• [Task description] Output only the lines of the entries that follow, starting at the one with "Figure 5. A 3D" and running down to the one with "Figure 4. Dependence", both included and unchanged.

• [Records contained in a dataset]
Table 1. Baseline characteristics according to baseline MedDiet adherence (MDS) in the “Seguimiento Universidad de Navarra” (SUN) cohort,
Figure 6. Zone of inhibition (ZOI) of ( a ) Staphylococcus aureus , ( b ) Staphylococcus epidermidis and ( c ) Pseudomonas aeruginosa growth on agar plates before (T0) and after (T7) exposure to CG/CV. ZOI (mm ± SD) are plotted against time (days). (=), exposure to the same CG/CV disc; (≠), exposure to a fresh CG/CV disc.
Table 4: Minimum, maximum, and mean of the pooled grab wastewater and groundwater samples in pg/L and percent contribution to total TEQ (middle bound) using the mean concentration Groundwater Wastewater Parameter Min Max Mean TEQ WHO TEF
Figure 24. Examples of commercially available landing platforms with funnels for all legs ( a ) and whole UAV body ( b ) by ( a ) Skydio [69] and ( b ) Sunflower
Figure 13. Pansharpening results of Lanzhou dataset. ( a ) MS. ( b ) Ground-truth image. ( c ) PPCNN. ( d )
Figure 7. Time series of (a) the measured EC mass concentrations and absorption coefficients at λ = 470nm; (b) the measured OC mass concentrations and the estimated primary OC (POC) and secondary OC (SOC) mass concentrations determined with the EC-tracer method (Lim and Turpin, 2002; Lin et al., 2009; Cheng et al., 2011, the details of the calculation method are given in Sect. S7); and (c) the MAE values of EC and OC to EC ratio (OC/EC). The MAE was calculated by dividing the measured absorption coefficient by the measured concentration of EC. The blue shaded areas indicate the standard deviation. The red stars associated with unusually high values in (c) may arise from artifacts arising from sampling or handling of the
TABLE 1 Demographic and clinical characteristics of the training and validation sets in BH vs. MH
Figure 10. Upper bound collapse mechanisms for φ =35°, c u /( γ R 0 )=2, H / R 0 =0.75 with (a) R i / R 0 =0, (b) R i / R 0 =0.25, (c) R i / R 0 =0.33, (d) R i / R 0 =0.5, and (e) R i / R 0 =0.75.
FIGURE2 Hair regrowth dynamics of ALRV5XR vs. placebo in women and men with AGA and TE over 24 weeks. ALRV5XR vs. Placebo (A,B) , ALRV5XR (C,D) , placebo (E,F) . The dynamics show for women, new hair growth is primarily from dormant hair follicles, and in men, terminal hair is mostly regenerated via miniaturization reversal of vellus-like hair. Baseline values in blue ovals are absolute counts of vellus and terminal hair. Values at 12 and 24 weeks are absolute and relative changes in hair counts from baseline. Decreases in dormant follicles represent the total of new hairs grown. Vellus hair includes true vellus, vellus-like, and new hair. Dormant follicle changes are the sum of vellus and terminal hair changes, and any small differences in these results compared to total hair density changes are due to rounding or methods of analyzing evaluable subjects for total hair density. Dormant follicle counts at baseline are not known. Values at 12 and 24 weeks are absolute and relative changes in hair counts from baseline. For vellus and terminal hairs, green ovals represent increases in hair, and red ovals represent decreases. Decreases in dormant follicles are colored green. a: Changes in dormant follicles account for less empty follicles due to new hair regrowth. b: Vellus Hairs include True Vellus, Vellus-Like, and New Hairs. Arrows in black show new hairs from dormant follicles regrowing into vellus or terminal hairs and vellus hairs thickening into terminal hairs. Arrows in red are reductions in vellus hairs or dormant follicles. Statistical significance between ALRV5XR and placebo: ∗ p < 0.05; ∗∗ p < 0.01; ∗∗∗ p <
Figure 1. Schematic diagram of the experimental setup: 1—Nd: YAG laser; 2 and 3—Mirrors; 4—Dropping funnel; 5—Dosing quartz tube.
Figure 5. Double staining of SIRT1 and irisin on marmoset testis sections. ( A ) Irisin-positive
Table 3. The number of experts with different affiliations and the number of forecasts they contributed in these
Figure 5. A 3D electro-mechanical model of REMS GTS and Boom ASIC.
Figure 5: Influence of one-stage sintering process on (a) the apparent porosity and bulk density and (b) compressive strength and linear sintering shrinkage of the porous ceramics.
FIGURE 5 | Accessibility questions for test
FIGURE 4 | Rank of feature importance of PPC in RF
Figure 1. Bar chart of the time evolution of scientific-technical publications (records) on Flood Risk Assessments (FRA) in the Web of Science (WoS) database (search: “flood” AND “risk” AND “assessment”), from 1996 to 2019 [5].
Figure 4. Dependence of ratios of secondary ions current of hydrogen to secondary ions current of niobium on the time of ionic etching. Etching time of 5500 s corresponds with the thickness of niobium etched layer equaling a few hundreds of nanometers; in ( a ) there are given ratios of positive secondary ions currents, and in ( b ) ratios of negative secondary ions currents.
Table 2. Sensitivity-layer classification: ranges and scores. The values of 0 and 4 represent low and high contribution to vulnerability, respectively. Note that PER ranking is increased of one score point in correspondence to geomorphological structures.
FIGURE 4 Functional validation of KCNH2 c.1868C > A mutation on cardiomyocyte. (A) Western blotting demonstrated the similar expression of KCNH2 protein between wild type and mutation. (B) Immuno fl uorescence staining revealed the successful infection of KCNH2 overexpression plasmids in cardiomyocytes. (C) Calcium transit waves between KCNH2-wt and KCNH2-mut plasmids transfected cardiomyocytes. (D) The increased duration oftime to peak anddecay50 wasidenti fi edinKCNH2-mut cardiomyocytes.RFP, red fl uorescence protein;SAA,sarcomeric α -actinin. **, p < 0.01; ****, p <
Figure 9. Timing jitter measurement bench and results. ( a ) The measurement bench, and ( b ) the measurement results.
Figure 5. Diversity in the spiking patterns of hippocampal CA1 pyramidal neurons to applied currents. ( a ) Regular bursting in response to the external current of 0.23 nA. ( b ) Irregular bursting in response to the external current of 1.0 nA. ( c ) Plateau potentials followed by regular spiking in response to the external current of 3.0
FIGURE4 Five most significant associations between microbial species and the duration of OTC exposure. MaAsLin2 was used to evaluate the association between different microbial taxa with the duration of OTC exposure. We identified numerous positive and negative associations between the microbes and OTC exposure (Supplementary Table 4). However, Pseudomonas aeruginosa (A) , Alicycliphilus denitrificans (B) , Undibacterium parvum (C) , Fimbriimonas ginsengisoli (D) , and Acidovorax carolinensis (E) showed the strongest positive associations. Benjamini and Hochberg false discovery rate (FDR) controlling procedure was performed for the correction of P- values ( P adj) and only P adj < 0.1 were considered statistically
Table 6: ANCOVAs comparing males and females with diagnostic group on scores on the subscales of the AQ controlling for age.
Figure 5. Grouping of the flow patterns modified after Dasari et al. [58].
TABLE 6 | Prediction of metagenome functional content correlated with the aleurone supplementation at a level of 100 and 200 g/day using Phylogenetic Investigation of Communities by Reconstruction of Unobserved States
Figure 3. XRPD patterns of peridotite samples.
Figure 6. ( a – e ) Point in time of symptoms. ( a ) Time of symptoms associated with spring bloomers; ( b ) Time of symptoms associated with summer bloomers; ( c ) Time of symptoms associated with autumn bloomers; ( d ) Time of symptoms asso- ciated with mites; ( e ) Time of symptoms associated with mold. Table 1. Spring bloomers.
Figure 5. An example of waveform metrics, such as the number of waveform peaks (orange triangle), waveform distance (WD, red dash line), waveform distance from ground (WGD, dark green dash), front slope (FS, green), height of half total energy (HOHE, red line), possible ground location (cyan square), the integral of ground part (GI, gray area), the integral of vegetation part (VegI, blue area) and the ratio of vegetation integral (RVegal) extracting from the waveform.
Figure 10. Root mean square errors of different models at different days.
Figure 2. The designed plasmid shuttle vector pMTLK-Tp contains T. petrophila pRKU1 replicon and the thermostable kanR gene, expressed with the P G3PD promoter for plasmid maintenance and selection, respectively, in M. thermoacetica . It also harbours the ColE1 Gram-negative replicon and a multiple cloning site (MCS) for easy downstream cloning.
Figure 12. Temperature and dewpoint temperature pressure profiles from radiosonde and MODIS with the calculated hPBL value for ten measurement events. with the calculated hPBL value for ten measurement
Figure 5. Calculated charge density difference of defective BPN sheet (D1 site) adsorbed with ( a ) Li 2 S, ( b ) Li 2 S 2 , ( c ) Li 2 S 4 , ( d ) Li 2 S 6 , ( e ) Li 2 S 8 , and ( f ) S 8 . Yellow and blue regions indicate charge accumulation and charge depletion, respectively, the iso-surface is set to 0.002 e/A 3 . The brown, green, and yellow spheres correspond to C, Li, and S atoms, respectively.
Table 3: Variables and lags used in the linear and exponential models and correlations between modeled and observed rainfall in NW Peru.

• [Finished task]
Figure 5. A 3D electro-mechanical model of REMS GTS and Boom ASIC.
Figure 5: Influence of one-stage sintering process on (a) the apparent porosity and bulk density and (b) compressive strength and linear sintering shrinkage of the porous ceramics.
FIGURE 5 | Accessibility questions for test
FIGURE 4 | Rank of feature importance of PPC in RF
Figure 1. Bar chart of the time evolution of scientific-technical publications (records) on Flood Risk Assessments (FRA) in the Web of Science (WoS) database (search: “flood” AND “risk” AND “assessment”), from 1996 to 2019 [5].
Figure 4. Dependence of ratios of secondary ions current of hydrogen to secondary ions current of niobium on the time of ionic etching. Etching time of 5500 s corresponds with the thickness of niobium etched layer equaling a few hundreds of nanometers; in ( a ) there are given ratios of positive secondary ions currents, and in ( b ) ratios of negative secondary ions currents.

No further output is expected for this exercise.